No quinoa? Or just don’t like it? Use cooked brown rice, and roasted, chopped chicken.
Adding a 1/3 cup of dried cranberries would also be delicious.
TOTAL SERVINGS: 8
TOTAL CALORIES PER SERVING: 186 calories

MACRONUTRIENT BREAKDOWN PER SERVING:
Protein: 6 g
Total Fat: 10 g  
Total Carbohydrate: 20 g            
Dietary Fiber: 3 g     

ADDITIONAL NOTES:
The leftovers make a delicious, healthy lunch that includes muscle building protein and complex carbs.
Quinoa is a staple food and crop grown in South America. Although it doesn’t contain the amount of protein meat does, it is a complete protein meaning it contains all the amino acids. This doesn’t normally happen in the plant world. It also contains fibre, a number of minerals and B-vitamins. 
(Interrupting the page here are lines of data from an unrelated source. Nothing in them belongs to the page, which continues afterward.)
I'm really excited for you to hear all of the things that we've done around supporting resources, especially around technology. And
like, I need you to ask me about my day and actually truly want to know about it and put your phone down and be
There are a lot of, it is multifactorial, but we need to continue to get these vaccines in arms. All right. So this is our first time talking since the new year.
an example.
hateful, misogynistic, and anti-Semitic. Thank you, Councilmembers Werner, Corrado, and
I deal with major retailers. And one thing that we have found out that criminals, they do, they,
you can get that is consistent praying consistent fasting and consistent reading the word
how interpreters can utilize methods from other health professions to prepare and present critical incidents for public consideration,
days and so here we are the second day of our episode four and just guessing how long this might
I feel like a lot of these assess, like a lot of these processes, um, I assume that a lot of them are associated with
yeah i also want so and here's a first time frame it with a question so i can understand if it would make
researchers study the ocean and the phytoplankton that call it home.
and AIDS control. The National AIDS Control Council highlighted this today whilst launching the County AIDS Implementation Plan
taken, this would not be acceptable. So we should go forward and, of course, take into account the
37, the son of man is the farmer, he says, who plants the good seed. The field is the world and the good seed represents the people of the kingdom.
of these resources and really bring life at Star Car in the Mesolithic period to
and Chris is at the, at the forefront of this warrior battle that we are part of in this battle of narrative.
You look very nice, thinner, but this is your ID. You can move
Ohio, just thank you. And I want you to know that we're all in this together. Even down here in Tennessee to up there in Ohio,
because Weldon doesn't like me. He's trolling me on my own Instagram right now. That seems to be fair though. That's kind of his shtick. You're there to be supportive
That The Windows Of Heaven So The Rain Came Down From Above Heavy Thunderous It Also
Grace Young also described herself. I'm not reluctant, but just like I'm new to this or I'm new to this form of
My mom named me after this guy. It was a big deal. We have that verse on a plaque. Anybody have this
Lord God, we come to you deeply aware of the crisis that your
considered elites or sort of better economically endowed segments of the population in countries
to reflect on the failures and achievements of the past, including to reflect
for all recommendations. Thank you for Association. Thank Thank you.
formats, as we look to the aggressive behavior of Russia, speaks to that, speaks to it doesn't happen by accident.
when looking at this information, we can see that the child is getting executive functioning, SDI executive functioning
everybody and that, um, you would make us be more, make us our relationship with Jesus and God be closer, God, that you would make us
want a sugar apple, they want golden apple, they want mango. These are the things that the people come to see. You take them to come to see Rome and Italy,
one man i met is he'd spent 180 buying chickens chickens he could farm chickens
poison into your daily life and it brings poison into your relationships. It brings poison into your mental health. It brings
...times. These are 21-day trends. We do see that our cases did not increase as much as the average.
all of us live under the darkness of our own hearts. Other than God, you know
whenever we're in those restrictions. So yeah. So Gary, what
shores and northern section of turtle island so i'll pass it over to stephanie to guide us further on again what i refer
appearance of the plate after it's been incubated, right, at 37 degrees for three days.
Quinoa is eaten as a pseudo-grain but it is actually a seed and promoted as being gluten-free. While it is technically gluten-free, some people find its proteins have gluten-like tendencies that irritate their gut after it’s eaten. So if you have celiac disease or are gluten intolerant, you will want to make a note of this and monitor how you respond to eating quinoa.

Do you need to cook gluten free for yourself or someone else? If so, how do you work that around the holidays, traditional recipes and family favourites?


Adapted from: https://blog.livewell360.com/blog/quinoa-turkey-stuffing

The information in my articles is NOT intended to replace a one-on-one relationship with a qualified health care professional and is not intended as medical advice.